A first look at the homepage of the Journal of Cosmology and their pay-per-published-article-after-paying-an-entrance-fee keeps me hesitating.
What troubles me is an unrelated remark from a February 16 article on the Journal website about the possible discovery of the “9th planet Tyche”, which ends with the phrase:
“The torches and pitchforks crowd, led by astronomer-wannabe Phil Plait claims its not so. But then, Plait’s most famous discovery was finding one of his old socks when it went missing after a spin in his dryer.”

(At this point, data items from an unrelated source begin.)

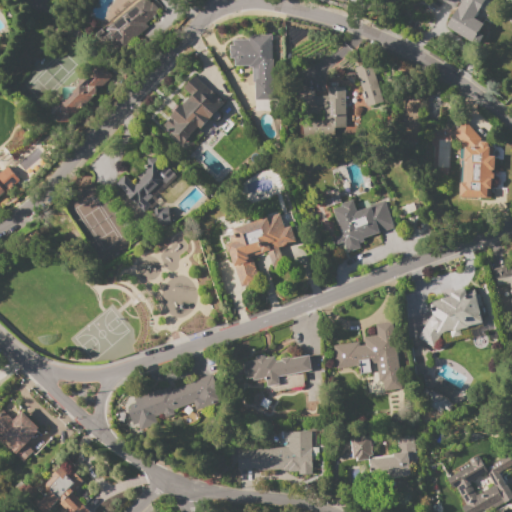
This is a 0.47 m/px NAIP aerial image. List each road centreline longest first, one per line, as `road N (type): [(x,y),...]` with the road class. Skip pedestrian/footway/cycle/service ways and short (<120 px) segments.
road 1 (residential): [(511,225),(112,376),(32,370)]
road 2 (residential): [(0,340),(161,481),(311,511)]
road 3 (residential): [(209,0),(48,183),(0,223)]
road 4 (residential): [(511,124),(438,69),(379,38),(311,11),(254,0)]
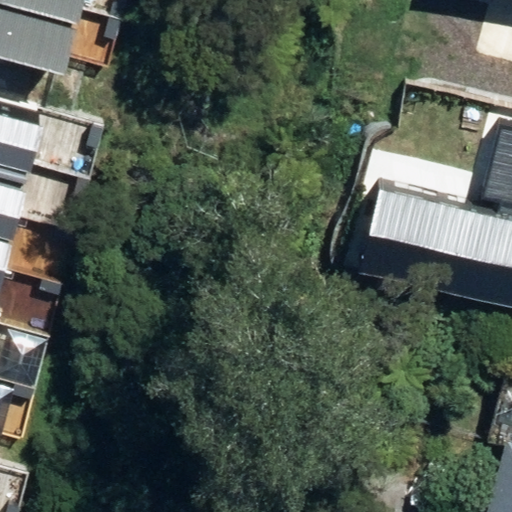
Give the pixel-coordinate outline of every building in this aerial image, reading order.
[(79,0),(0,0),(0,19),(70,37),(79,0)] [(0,77),(0,134),(33,143),(47,89),(0,77)] [(369,242),(511,278),(511,113),(503,112),(485,184),(390,160),(369,242)] [(0,134),(0,190),(20,196),(33,143),(0,134)] [(0,190),(0,247),(6,249),(20,196),(0,190)] [(511,511),(511,397),(485,392),(460,511),(511,511)]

Frankly, that doesn’t sound convincing, reading the actual article from Phil Plait’s blog, stating
“I read their papers, and thought the data were interesting but unconvincing. The sample size was too small. A bigger study was done, but again the effects weren’t quite enough to rise to the level of breakthrough. I’m not saying the astronomers are wrong — the data were certainly provocative, and potentially correct! Just not firm enough. “
That doesn’t sound like a torches and pitchfork crowd to me. And it makes me wonder what the criteria are for the Journal to publish stories if they seem to be full of bile. Did they check sources? Didn’t that pop up with peer review?
It also seriously affects the credibility of the claims in the aforementioned article about fossilized life forms on a meteorite. So far it remains to be seen what the validity of the claim is. Let’s follow the developments and keep an open mind.